GIVEN REQUEST =
Find each line in the rows below that contains the word "watch", matching case exactly, and copy every such line.

..........

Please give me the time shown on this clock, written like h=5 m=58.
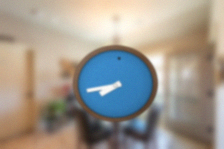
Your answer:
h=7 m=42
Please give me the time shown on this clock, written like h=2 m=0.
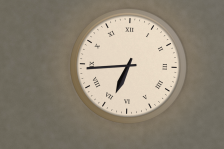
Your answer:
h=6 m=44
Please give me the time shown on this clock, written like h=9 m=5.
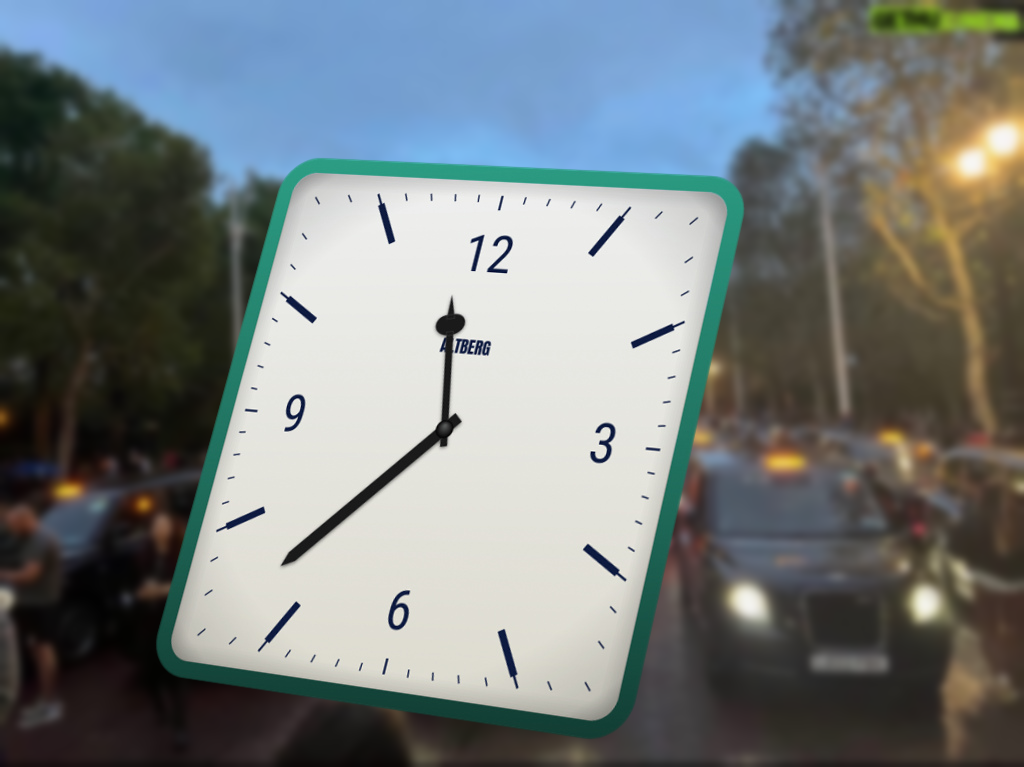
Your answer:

..........

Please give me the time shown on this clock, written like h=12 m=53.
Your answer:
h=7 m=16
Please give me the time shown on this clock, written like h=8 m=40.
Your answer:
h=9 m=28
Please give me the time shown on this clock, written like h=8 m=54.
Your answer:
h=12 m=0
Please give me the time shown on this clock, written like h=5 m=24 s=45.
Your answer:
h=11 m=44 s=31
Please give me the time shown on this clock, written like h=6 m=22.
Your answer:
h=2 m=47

..........

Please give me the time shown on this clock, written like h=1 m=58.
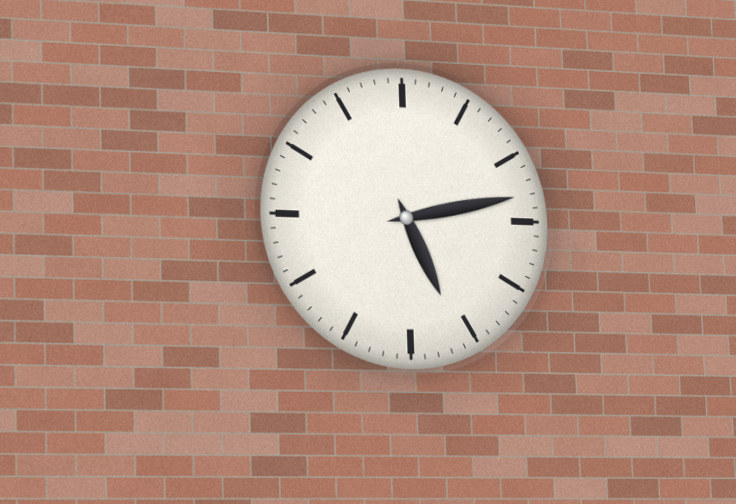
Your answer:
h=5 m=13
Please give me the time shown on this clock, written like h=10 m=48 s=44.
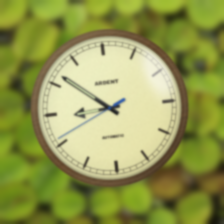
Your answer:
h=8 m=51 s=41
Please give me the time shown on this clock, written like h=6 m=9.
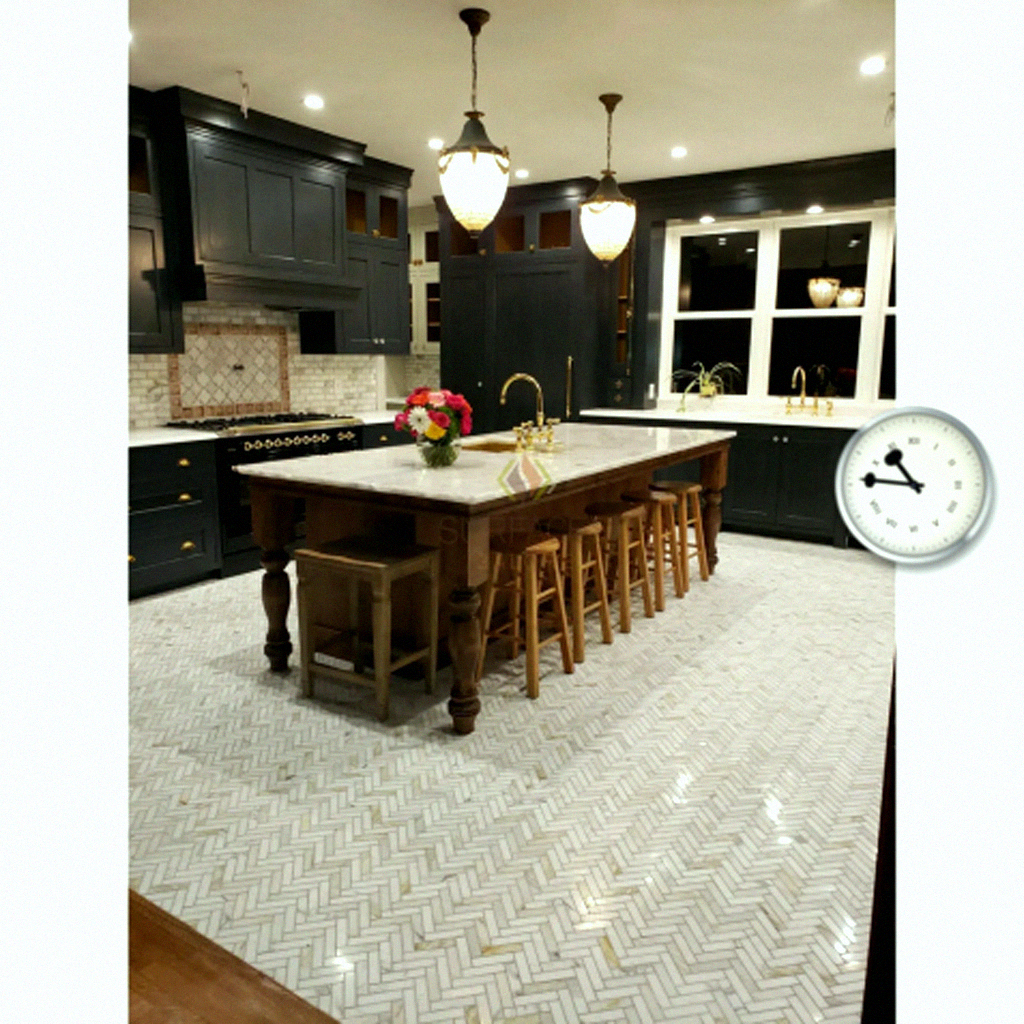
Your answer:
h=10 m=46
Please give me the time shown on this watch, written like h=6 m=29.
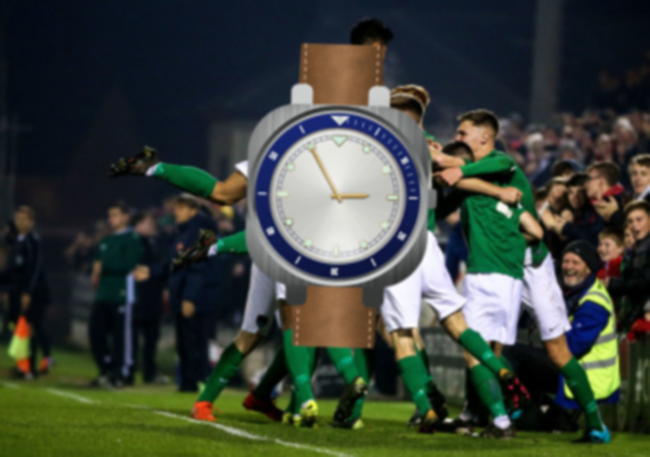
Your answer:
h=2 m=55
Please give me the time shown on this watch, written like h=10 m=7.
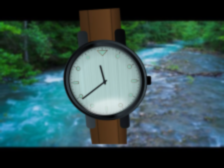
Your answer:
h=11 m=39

..........

ANSWER TO THE TASK =
Please give me the time shown on this watch, written like h=6 m=29.
Please give me the time shown on this watch, written like h=10 m=7.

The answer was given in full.